In one of the more unusual looks at the effects of due diligence that I’ve come across, A.J. Watson, at startup funding platform Fundify, compared hundreds of angel investments that were made on its platform. Angel investments are very early and typically very small private investments in new businesses — the earliest-stage and riskiest form of private equity. Because of the nature of the information collected by Fundify, Watson was able to track these investments by the amount of time each investor had spent on due diligence as well as what the eventual return was.
Watson bucketed these deals into research quartiles: those where the investor had spent less than five hours on due diligence before investing; five to 15 hours; 15 to 40 hours; and more than 40 hours. Obviously, hours spent on due diligence served as a proxy for the quality of research performed. And in my opinion, that’s a skill.
Watson then separated these four diligence-based quartiles into three performance groupings, reporting returns as a multiple of invested capital, or MOIC. MOIC calculates how many times the investment multiplied the initial capital; 2x means you made $2 for every $1 you put in.
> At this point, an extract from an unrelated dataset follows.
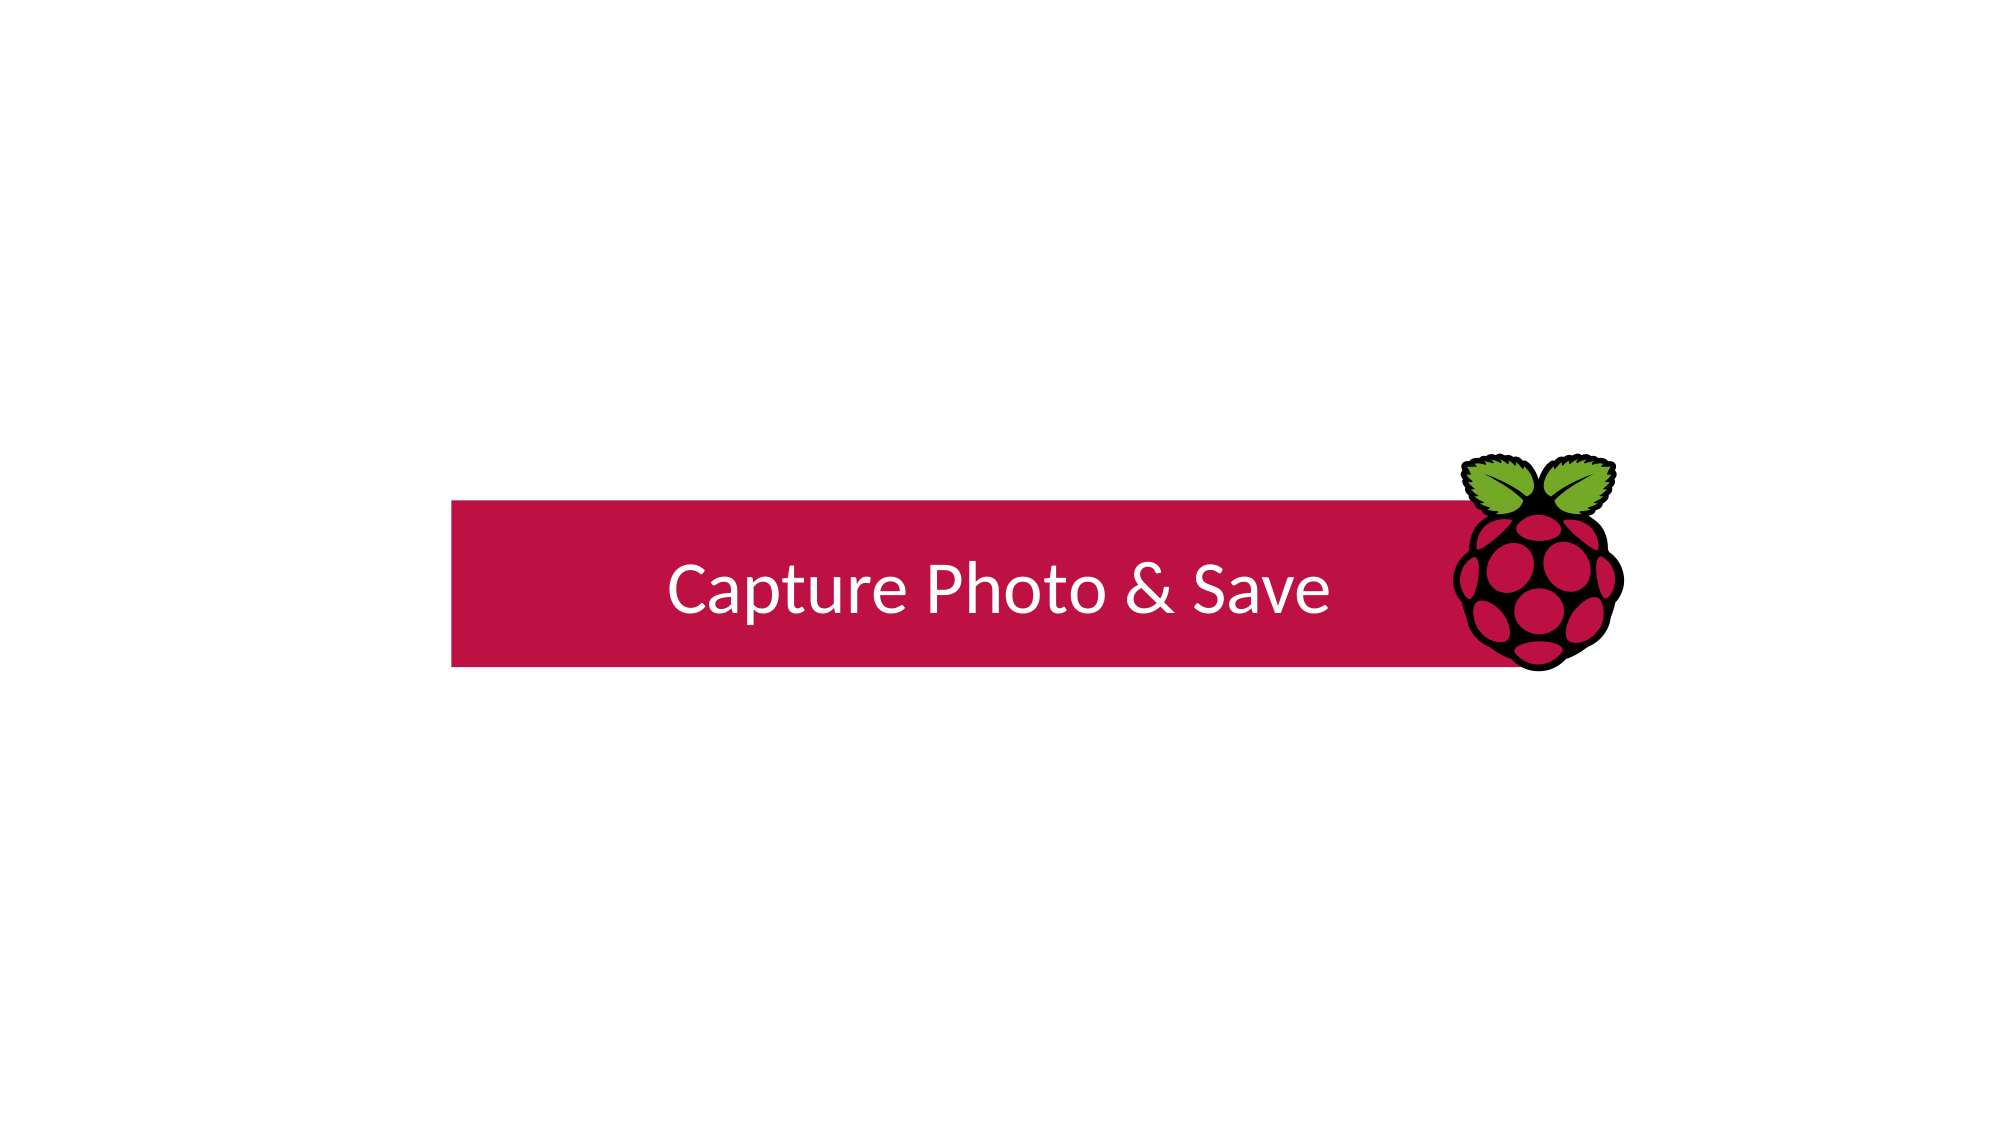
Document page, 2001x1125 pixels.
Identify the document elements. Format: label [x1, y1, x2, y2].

text_box [451, 500, 1451, 668]
picture [1451, 453, 1625, 672]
Investments were grouped into those deals that lost money by returning less than 1x, those that fell between 1x and 5x, and those that made greater than 5x capital invested.
How did the various quartiles perform?
The results speak for themselves. Sixty-nine percent of those investments that were preceded by just one hour or less of due diligence lost money. Conversely, 58 percent of angel deals made after a full week of research were winners, and these heavily researched investments were more likely to be among the top deals than those in any of the other categories. Twenty-six percent of angel deals consummated after 40 hours of due diligence returned 5x their original investment or more.
And the averages were even more instructive. Angel investments made after 40 hours of diligence generated an average MOIC of 7.1x. Those done with less than one hour of work made a mere 0.8x, losing money on average.
The trend is crystal clear. The more due diligence performed, the better the returns.
Perhaps institutional investors with limited time and resources can use this framework to prioritize where to allocate manager selection efforts and active risk taking. For a small team with a large portfolio and liquidity to spare, it may make sense to go completely passive in public equities, prioritizing limited manager research efforts exclusively for illiquid markets. Conversely, if you cannot bring the appropriate resources to bear in selecting investments in private markets, you’re probably better off not doing them at all. Skill matters.
And yes, maybe now I do feel a little bit better about all those long hours spent in manager meetings.